The dark stuff could boost your brain power.

Chocolate studies have often been woefully misleading, including last year’s disappointing discovery that a study linking chocolate consumption to weight loss was a fake. But there’s a bright spot amid all the misinformation: A little bit of the dark stuff, it turns out, is good for your brain.

People who eat chocolate once a week are more likely to do well on cognitive measures, including organization, abstract reasoning, and visual memory, according to research published (paywall) online last month in the journal Appetite. To draw these conclusions, researchers from the University of South Australia, the University of Maine, and the Luxembourg Institute of Health examined data from a cohort of nearly 1,000 individuals aged 23-98.

The researchers were using data from the Maine-Syracuse Longitudinal Study, which was started in 1976 and originally designed to follow participants and track heart disease and cognitive abilities.

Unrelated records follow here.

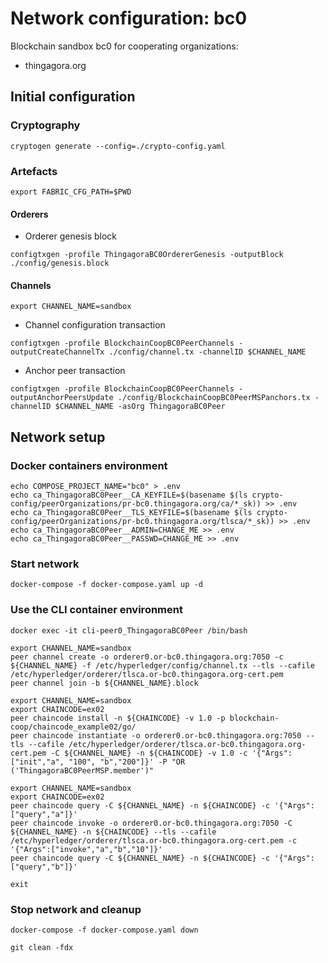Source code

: # Network configuration: bc0


Blockchain sandbox bc0 for cooperating organizations:

  * thingagora.org

## Initial configuration


### Cryptography

```
cryptogen generate --config=./crypto-config.yaml
```


### Artefacts

```
export FABRIC_CFG_PATH=$PWD
```

#### Orderers

  * Orderer genesis block

```
configtxgen -profile ThingagoraBC0OrdererGenesis -outputBlock ./config/genesis.block
```

#### Channels

```
export CHANNEL_NAME=sandbox
```

  * Channel configuration transaction 

```
configtxgen -profile BlockchainCoopBC0PeerChannels -outputCreateChannelTx ./config/channel.tx -channelID $CHANNEL_NAME
```

  * Anchor peer transaction

```
configtxgen -profile BlockchainCoopBC0PeerChannels -outputAnchorPeersUpdate ./config/BlockchainCoopBC0PeerMSPanchors.tx -channelID $CHANNEL_NAME -asOrg ThingagoraBC0Peer
```

## Network setup

### Docker containers environment

```
echo COMPOSE_PROJECT_NAME="bc0" > .env
echo ca_ThingagoraBC0Peer__CA_KEYFILE=$(basename $(ls crypto-config/peerOrganizations/pr-bc0.thingagora.org/ca/*_sk)) >> .env
echo ca_ThingagoraBC0Peer__TLS_KEYFILE=$(basename $(ls crypto-config/peerOrganizations/pr-bc0.thingagora.org/tlsca/*_sk)) >> .env
echo ca_ThingagoraBC0Peer__ADMIN=CHANGE_ME >> .env
echo ca_ThingagoraBC0Peer__PASSWD=CHANGE_ME >> .env
```

### Start network

```
docker-compose -f docker-compose.yaml up -d
```

### Use the CLI container environment

```
docker exec -it cli-peer0_ThingagoraBC0Peer /bin/bash
```

```
export CHANNEL_NAME=sandbox
peer channel create -o orderer0.or-bc0.thingagora.org:7050 -c ${CHANNEL_NAME} -f /etc/hyperledger/config/channel.tx --tls --cafile /etc/hyperledger/orderer/tlsca.or-bc0.thingagora.org-cert.pem
peer channel join -b ${CHANNEL_NAME}.block
```

```
export CHANNEL_NAME=sandbox
export CHAINCODE=ex02
peer chaincode install -n ${CHAINCODE} -v 1.0 -p blockchain-coop/chaincode_example02/go/
peer chaincode instantiate -o orderer0.or-bc0.thingagora.org:7050 --tls --cafile /etc/hyperledger/orderer/tlsca.or-bc0.thingagora.org-cert.pem -C ${CHANNEL_NAME} -n ${CHAINCODE} -v 1.0 -c '{"Args":["init","a", "100", "b","200"]}' -P "OR ('ThingagoraBC0PeerMSP.member')"
```

```
export CHANNEL_NAME=sandbox
export CHAINCODE=ex02
peer chaincode query -C ${CHANNEL_NAME} -n ${CHAINCODE} -c '{"Args":["query","a"]}'
peer chaincode invoke -o orderer0.or-bc0.thingagora.org:7050 -C ${CHANNEL_NAME} -n ${CHAINCODE} --tls --cafile /etc/hyperledger/orderer/tlsca.or-bc0.thingagora.org-cert.pem -c '{"Args":["invoke","a","b","10"]}'
peer chaincode query -C ${CHANNEL_NAME} -n ${CHAINCODE} -c '{"Args":["query","b"]}'
```

```
exit
```

### Stop network and cleanup

```
docker-compose -f docker-compose.yaml down
```

```
git clean -fdx
```



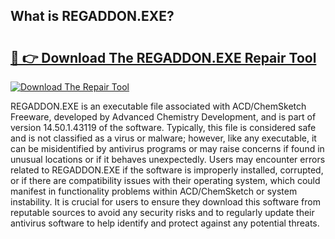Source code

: ## What is REGADDON.EXE? 

# <h2><a href="https://exedetect.com/download.php?REGADDON.EXE">🔗 👉 Download The REGADDON.EXE Repair Tool</a></h2>

[![Download The Repair Tool](https://exedetect.com/download-button.jpg)](https://exedetect.com/download.php?REGADDON.EXE)

REGADDON.EXE is an executable file associated with ACD/ChemSketch Freeware, developed by Advanced Chemistry Development, and is part of version 14.50.1.43119 of the software. Typically, this file is considered safe and is not classified as a virus or malware; however, like any executable, it can be misidentified by antivirus programs or may raise concerns if found in unusual locations or if it behaves unexpectedly. Users may encounter errors related to REGADDON.EXE if the software is improperly installed, corrupted, or if there are compatibility issues with their operating system, which could manifest in functionality problems within ACD/ChemSketch or system instability. It is crucial for users to ensure they download this software from reputable sources to avoid any security risks and to regularly update their antivirus software to help identify and protect against any potential threats.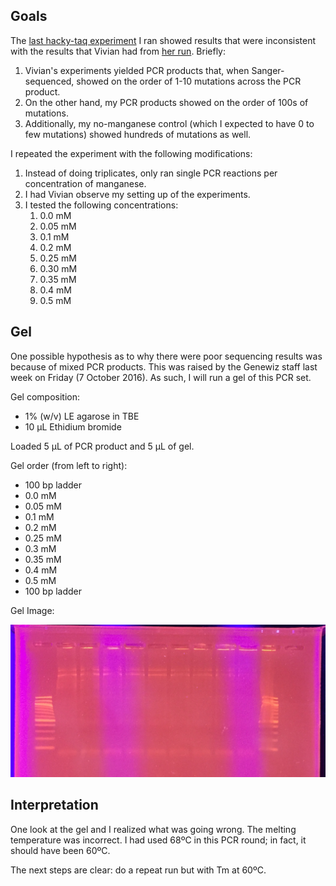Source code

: ## Goals

The [last hacky-taq experiment](../20161006-hackytaq-replicates/20161006-hackytaq-replicate.md) I ran showed results that were inconsistent with the results that Vivian had from [her run](../20160920-Taq-Mn-mutagenesis/20160912-mgcl2-taq-series.md). Briefly:

1. Vivian's experiments yielded PCR products that, when Sanger-sequenced, showed on the order of 1-10 mutations across the PCR product.
1. On the other hand, my PCR products showed on the order of 100s of mutations.
1. Additionally, my no-manganese control (which I expected to have 0 to few mutations) showed hundreds of mutations as well.

I repeated the experiment with the following modifications:

1. Instead of doing triplicates, only ran single PCR reactions per concentration of manganese.
1. I had Vivian observe my setting up of the experiments.
1. I tested the following concentrations:
    1. 0.0 mM
    1. 0.05 mM
    1. 0.1 mM
    1. 0.2 mM
    1. 0.25 mM
    1. 0.30 mM
    1. 0.35 mM
    1. 0.4 mM
    1. 0.5 mM

## Gel

One possible hypothesis as to why there were poor sequencing results was because of mixed PCR products. This was raised by the Genewiz staff last week on Friday (7 October 2016). As such, I will run a gel of this PCR set.

Gel composition:

- 1% (w/v) LE agarose in TBE
- 10 µL Ethidium bromide

Loaded 5 µL of PCR product and 5 µL of gel.

Gel order (from left to right):

- 100 bp ladder
- 0.0 mM
- 0.05 mM
- 0.1 mM
- 0.2 mM
- 0.25 mM
- 0.3 mM
- 0.35 mM
- 0.4 mM
- 0.5 mM
- 100 bp ladder

Gel Image:

![gel](./gel.jpg)

## Interpretation

One look at the gel and I realized what was going wrong. The melting temperature was incorrect. I had used 68ºC in this PCR round; in fact, it should have been 60ºC.

The next steps are clear: do a repeat run but with Tm at 60ºC.

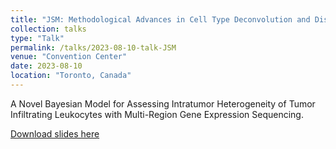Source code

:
 ```yaml
---
title: "JSM: Methodological Advances in Cell Type Deconvolution and Discrimination"
collection: talks
type: "Talk"
permalink: /talks/2023-08-10-talk-JSM
venue: "Convention Center"
date: 2023-08-10
location: "Toronto, Canada"
---
```


A Novel Bayesian Model for Assessing Intratumor Heterogeneity of Tumor Infiltrating Leukocytes with Multi-Region Gene Expression Sequencing.

[Download slides here](https://pengyang0411.github.io/files/ICeITH_presentation_JSM.pdf)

Researchers collected information about participants’ health in different groups based on time, but for a sample of adults in 2001 to 2006 group, they also collected dietary information. After categorizing chocolate consumption by less than once a week, once a week, and more than once a week, they reported that people who consumed chocolate at least once per week boasted lower rates of hypertension and type 2 diabetes. Furthermore, they wrote, “all cognitive scores were significantly higher in those who consumed chocolate at least once per week, than in those who never/rarely consumed chocolate.”

As Georgina Crichton, a nutrition researcher at the University of South Australia and lead author of the study, told the Washington Post, these chocolate-enhanced cognitive abilities translate into the things we do every day, like recalling trivia and multi-tasking.

But does chocolate actually have an effect on cognitive abilities, or do people with sharper minds simply tend to consume more chocolate? To answer that question, the researchers looked at 333 individuals whose cognitive capacities had been tested an average of 18 years before they were surveyed about their dietary habits. The researchers found that people with high cognition were no more likely to be chocolate-eaters than people with lower cognitive. In other words, mental capacity couldn’t predict chocolate habits.

“Our study definitely indicates that the direction is not that cognitive ability affects chocolate consumption, but that chocolate consumption affects cognitive ability,” Merril F. Elias, a psychologist at the University of Maine and co-author of the study, told the Post.

But this doesn’t mean that you should substitute chocolate for crossword puzzles and other cognition-honing tools. Instead, Elias advises that it’s probably best to have just a little bit of chocolate here and there—more like a supplement to brain food, rather than the main dish.